*** Opening Dataset records ***

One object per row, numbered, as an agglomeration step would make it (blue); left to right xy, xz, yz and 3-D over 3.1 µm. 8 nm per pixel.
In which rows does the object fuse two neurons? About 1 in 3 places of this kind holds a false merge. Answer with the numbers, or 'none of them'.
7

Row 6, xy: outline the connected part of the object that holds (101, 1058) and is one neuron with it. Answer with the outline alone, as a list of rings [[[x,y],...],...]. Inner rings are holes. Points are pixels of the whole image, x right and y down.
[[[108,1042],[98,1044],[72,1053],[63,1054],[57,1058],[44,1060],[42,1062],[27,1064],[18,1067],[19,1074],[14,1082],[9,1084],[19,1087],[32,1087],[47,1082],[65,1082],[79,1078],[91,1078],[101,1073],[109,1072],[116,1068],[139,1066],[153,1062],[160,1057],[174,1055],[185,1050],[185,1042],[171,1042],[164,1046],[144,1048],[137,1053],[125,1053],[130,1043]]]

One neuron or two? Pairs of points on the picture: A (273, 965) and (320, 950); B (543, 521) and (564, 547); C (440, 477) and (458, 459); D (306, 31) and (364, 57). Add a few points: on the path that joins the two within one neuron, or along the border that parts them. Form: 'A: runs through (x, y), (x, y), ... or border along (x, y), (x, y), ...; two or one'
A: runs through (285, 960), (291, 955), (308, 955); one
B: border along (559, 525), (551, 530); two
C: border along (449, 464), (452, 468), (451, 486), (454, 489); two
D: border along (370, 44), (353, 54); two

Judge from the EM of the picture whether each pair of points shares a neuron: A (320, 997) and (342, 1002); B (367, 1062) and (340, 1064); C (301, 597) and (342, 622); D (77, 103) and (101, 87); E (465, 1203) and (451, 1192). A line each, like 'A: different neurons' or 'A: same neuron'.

*** Closing Dataset records ***

▶ _Try it_
Go through the records above and copy each one exactly.

▶ _Output_
One object per row, numbered, as an agglomeration step would make it (blue); left to right xy, xz, yz and 3-D over 3.1 µm. 8 nm per pixel.
In which rows does the object fuse two neurons? About 1 in 3 places of this kind holds a false merge. Answer with the numbers, or 'none of them'.
7

Row 6, xy: outline the connected part of the object that holds (101, 1058) and is one neuron with it. Answer with the outline alone, as a list of rings [[[x,y],...],...]. Inner rings are holes. Points are pixels of the whole image, x right and y down.
[[[108,1042],[98,1044],[72,1053],[63,1054],[57,1058],[44,1060],[42,1062],[27,1064],[18,1067],[19,1074],[14,1082],[9,1084],[19,1087],[32,1087],[47,1082],[65,1082],[79,1078],[91,1078],[101,1073],[109,1072],[116,1068],[139,1066],[153,1062],[160,1057],[174,1055],[185,1050],[185,1042],[171,1042],[164,1046],[144,1048],[137,1053],[125,1053],[130,1043]]]

One neuron or two? Pairs of points on the picture: A (273, 965) and (320, 950); B (543, 521) and (564, 547); C (440, 477) and (458, 459); D (306, 31) and (364, 57). Add a few points: on the path that joins the two within one neuron, or along the border that parts them. Form: 'A: runs through (x, y), (x, y), ... or border along (x, y), (x, y), ...; two or one'
A: runs through (285, 960), (291, 955), (308, 955); one
B: border along (559, 525), (551, 530); two
C: border along (449, 464), (452, 468), (451, 486), (454, 489); two
D: border along (370, 44), (353, 54); two

Judge from the EM of the picture whether each pair of points shares a neuron: A (320, 997) and (342, 1002); B (367, 1062) and (340, 1064); C (301, 597) and (342, 622); D (77, 103) and (101, 87); E (465, 1203) and (451, 1192). A line each, like 'A: different neurons' or 'A: same neuron'.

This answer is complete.